My grandmother’s house always smelled of roast lamb. I don’t know why that’s what I remember, but it is. I guess she always made roast lamb when we went to visit. I kind of wish I could afford to have roast lamb tonight in tribute. That smell, a lamb roast cooking, is one of my clearest sense memories of her.

She always had Clifton, which is the South African version of Tang/Raro – incredibly sweet probably terrible for you juice made from powdered sugar and artifical flavourings. That tart overly sweet orange taste.

She made gooseberry jam. She had a gooseberry tree in her garden, a monster of a thing (or at least that’s how I remember it). She turned the berries into jam. It was gorgeous. I don’t think I’ve had gooseberry jam since I was a child.

Her garden had snails in it. I remember their silvery trails along the concrete paths. My copy of “The Water Babies” came from her bookshelf. It seems every room in which I spent time in my childhood had shelves of books. Hers was no exception. The Water Babies. Beatrix Potter.

She loved rugby, supported the Sharks with more vigour than many of the jock dudes I knew at the Rat. I’ve gradually lost touch with rugby, but I hope they win their next game, just for her, for the tiny, feisty old woman who loved them.

My grandfather, her husband, died when I was tiny – 3? 4? I don’t remember much about him, but I remember how she still called him “my Frank” the last time I heard her talk about him. I don’t believe in God or heaven, but I kind of hope there’s something out there so that they find each other again. Two beautiful pieces of ageless energy entwining again after thirty or so years. “Hi, did you have fun?” “Yes, but I missed you.” “Silly, I was there all along.”
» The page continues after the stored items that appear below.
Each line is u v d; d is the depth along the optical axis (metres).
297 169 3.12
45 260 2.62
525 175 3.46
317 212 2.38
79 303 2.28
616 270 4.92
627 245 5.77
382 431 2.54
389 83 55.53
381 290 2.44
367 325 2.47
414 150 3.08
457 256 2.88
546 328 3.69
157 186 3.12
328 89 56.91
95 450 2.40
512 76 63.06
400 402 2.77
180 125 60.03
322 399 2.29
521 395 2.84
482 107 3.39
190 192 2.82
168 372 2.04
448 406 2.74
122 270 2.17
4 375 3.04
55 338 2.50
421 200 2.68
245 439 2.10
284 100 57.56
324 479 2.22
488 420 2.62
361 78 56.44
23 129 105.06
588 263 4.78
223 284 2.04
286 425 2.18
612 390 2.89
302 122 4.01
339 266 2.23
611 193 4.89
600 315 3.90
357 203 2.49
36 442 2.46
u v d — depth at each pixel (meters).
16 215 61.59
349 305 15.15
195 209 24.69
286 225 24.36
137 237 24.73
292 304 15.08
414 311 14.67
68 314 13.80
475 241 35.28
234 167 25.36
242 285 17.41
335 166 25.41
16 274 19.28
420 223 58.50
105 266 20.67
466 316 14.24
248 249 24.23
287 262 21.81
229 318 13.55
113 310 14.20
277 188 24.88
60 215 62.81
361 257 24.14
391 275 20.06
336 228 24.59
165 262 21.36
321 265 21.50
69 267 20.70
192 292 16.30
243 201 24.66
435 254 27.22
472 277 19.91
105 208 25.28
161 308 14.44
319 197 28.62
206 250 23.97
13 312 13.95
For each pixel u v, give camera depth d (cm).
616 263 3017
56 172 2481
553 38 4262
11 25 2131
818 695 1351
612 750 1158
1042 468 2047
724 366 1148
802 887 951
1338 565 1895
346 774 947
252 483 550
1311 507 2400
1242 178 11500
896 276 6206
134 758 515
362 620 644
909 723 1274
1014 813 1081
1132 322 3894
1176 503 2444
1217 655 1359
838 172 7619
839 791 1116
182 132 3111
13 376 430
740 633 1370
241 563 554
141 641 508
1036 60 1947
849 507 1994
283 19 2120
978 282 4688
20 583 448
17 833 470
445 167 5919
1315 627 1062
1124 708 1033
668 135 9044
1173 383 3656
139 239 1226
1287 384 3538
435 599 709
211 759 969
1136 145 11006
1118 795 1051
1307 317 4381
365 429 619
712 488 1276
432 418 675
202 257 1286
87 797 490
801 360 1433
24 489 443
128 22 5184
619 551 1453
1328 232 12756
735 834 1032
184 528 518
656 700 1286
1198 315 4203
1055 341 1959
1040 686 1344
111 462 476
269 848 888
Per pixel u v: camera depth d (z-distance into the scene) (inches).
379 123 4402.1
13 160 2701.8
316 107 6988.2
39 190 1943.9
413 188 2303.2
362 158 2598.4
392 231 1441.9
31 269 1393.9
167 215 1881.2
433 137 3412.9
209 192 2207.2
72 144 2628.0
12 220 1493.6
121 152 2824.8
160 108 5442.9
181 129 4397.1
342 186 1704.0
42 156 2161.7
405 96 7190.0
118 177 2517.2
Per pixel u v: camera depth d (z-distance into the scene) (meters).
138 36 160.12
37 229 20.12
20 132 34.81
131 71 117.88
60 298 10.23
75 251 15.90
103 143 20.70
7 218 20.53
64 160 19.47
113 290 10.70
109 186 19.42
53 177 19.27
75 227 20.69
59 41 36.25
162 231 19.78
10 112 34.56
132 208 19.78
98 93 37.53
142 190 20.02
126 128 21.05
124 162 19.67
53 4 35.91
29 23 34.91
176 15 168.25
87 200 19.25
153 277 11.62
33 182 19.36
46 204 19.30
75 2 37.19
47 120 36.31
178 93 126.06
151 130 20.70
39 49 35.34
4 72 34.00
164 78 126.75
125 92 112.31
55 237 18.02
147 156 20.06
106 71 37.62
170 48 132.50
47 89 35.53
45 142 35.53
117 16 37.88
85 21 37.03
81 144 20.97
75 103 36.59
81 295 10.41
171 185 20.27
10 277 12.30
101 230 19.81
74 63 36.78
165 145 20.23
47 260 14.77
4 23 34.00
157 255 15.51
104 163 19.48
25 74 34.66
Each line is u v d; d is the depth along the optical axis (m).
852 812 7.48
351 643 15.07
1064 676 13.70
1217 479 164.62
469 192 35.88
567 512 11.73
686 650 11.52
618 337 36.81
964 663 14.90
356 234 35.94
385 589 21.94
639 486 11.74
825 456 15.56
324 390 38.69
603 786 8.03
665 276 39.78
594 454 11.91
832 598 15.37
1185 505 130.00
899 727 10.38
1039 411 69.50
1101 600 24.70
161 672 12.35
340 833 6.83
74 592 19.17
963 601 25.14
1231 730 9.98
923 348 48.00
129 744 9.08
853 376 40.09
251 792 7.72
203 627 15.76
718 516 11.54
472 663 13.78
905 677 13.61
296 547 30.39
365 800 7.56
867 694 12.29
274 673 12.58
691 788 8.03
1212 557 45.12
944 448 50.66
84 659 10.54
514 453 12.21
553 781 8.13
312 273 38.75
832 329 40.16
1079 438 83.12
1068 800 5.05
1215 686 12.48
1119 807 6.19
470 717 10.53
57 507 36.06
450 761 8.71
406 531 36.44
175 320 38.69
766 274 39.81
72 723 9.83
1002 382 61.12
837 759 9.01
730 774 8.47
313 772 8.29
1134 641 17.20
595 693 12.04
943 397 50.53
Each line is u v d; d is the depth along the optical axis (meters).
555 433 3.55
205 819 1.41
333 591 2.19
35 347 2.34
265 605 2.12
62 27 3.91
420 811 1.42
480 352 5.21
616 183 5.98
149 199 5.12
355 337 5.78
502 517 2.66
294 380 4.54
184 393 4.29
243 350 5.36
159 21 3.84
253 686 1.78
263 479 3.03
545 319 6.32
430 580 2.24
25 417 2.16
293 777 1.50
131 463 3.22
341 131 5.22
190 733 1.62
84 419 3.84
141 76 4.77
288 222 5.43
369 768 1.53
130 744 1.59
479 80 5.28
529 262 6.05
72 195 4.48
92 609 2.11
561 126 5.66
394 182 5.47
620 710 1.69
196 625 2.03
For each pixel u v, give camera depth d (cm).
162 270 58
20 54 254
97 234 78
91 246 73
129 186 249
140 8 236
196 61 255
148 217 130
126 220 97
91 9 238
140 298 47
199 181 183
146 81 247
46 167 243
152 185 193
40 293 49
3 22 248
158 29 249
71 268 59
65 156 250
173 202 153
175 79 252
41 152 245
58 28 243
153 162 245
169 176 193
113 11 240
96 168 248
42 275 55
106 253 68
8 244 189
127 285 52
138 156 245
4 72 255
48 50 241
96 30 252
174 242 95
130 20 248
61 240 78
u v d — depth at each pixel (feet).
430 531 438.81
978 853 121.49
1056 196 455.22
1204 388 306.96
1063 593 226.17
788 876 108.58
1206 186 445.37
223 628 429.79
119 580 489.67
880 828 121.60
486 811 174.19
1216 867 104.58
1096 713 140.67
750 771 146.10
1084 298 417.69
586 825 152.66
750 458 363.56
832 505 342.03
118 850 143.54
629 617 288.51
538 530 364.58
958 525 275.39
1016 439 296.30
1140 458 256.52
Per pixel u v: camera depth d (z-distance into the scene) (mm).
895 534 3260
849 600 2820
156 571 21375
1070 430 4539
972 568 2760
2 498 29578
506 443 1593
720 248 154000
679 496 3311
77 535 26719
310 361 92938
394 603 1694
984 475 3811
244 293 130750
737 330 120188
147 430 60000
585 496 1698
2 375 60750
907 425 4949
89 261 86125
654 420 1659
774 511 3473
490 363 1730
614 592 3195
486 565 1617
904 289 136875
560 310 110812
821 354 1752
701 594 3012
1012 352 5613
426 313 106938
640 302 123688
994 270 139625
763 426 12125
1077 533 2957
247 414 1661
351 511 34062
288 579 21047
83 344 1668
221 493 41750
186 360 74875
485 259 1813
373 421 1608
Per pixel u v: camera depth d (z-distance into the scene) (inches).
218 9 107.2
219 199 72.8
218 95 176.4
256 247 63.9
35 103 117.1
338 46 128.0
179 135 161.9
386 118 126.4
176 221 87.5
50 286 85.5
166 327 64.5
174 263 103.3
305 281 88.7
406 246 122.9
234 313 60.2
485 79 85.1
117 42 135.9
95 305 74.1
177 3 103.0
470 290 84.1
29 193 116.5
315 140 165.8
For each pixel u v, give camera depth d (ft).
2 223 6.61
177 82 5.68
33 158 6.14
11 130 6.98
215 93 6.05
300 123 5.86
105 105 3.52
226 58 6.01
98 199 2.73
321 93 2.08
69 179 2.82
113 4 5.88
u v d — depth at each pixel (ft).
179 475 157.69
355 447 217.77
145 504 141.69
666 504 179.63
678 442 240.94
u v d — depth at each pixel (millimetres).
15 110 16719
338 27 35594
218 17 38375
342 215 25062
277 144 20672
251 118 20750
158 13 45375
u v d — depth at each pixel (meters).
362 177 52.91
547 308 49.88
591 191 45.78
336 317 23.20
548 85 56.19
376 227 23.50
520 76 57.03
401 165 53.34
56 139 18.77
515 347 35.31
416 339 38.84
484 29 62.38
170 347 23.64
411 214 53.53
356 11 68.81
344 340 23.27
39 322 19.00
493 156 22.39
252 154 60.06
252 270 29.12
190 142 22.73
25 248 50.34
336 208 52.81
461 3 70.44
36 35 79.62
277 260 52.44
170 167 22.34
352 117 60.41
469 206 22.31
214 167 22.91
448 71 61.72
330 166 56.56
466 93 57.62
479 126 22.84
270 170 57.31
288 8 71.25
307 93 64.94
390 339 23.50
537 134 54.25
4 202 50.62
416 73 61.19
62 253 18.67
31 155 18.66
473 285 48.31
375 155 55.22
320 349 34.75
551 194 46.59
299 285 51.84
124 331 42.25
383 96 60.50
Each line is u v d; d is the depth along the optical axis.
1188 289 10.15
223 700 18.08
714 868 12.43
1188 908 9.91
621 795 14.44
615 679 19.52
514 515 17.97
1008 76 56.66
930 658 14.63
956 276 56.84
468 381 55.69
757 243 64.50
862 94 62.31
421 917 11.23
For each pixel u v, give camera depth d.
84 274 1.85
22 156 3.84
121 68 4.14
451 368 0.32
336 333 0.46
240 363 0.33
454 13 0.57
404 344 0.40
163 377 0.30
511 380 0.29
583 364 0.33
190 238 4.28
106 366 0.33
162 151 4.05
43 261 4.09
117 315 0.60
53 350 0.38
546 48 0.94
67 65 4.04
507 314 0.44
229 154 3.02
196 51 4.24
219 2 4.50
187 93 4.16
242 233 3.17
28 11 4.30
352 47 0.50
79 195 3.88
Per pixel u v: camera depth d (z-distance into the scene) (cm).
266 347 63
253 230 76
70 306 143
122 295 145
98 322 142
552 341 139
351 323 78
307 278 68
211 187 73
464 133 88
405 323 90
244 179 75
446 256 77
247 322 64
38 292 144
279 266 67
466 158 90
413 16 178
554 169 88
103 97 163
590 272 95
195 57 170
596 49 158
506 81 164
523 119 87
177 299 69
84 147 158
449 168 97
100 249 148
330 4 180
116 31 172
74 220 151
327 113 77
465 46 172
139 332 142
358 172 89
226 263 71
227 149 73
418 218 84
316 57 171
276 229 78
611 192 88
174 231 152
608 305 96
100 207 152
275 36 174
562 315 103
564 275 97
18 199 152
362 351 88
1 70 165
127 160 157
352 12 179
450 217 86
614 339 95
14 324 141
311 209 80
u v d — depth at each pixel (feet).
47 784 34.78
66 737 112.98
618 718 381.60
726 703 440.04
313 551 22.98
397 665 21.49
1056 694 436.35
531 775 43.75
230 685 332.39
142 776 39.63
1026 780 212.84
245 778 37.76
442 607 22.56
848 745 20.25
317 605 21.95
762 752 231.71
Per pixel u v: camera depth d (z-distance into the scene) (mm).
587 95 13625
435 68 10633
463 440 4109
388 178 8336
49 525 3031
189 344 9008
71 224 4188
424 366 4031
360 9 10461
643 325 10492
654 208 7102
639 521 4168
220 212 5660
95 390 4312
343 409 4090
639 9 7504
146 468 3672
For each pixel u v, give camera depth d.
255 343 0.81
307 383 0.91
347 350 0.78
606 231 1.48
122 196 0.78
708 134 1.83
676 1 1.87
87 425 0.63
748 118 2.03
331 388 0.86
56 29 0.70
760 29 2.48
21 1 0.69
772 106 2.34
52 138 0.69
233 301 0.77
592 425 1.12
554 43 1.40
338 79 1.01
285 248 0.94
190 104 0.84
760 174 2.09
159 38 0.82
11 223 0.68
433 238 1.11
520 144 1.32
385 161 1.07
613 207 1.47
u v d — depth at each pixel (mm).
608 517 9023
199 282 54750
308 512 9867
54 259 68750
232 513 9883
She was old, and sick, and tired, and I hope that wherever she is now it is sunny and peaceful, and they have good Sports coverage and excellent tea. The funny thing about grandparents is you only ever know them in their dusk. I don’t know what she was like at 20, or at 35. I know she had fire in her belly, like all the women in my family. I know she made great roast lamb, and loved good stories.

As is always the case in these situations, I wish I’d spoken to her more. But a significant portion of my childhood was spent playing in her garden, reading in her house, falling asleep to the sound of the tick tocking of her grandfather clock. She made the best funny faces at the Christmas funny face contests. She was brilliant.